Despite Weaker 2Q 2016 Results, Richmont Mines Still Looks Good

In my last article on Richmont Mines I claimed that 2Q 2016 results should have been weaker than before. And they were:

                                    source: Simple Digressions


Generally, all financial measures were worse than those reported in 1Q 2016. Currently the company is in its transition period - it goes deeper at its flagship property, Island Gold. However, it will take some time to start mining operations at high - grade Lower Zone of the Island Gold Mine. Hence, weaker results.

To mitigate these negatives, in 2Q 2016 Richmont sold more gold than it produced (23,320 ounces of gold produced vs. 24,888 ounces of gold sold).

In my opinion, it was the right decision - the management took advantage of higher gold prices.  This higher amount of gold sold had a major impact on better financial results than I forecasted (in my forecast I assumed that the company would have sold the same amount of gold it produced).

The table below shows the actual results compared to my forecast:



                               source: Simple Digressions

As the table shows, in 2Q 2016 the company's sales were C$40,618 thousand, a little bit higher than my forecast of C$37,970 thousand. On the other hand, direct costs of mining were very close to my forecast.

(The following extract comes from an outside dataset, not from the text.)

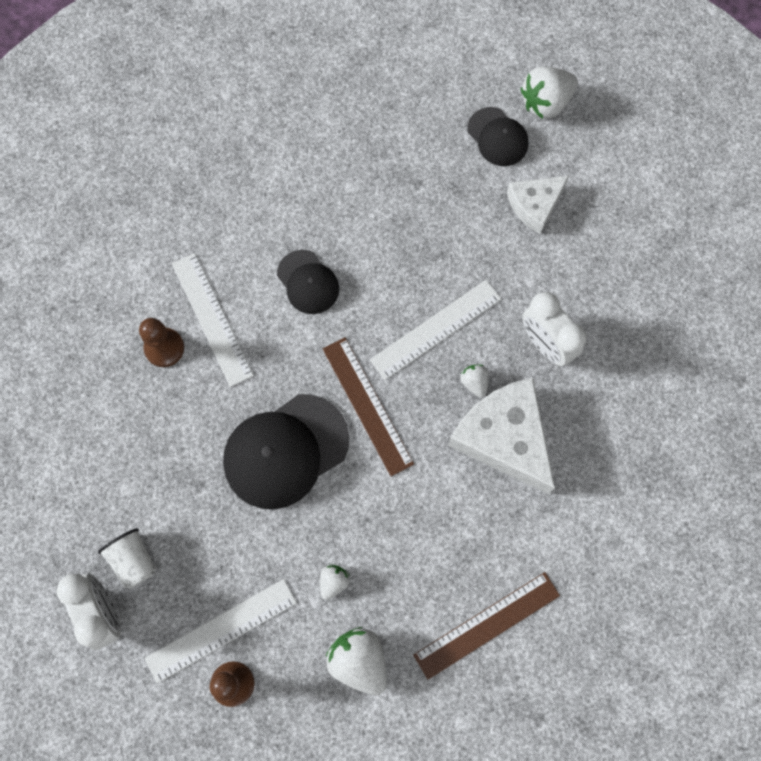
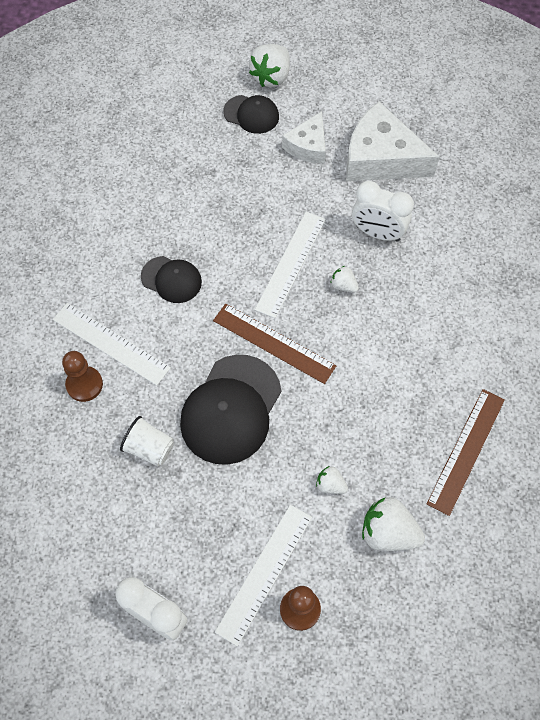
camera: 30 degrees left, 10 degrees down
(133, 560) = (158, 560): white cup -> white cup (149, 448)
(333, 582) = (330, 485): white strawberry -> white strawberry turned 60 degrees counterclockwise
(504, 437) = (390, 312): white cheese -> white cheese (381, 158)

What now? To be honest, although 2Q 2016 was weaker than 1Q 2016, generally, the last quarter was similar to previous quarters. Or, better said, 1Q 2016 was an exceptional period. So, in my opinion, there are no signs of an incoming deterioration in the company's performance. Quite contrary - in the long-term Richmont is still an excellent play.

The best evidence of this thesis is the fact that the company sustains its 2016 production guidance - it should deliver 87,000 - 97,000 ounces of gold.

That is why I still own Richmont shares.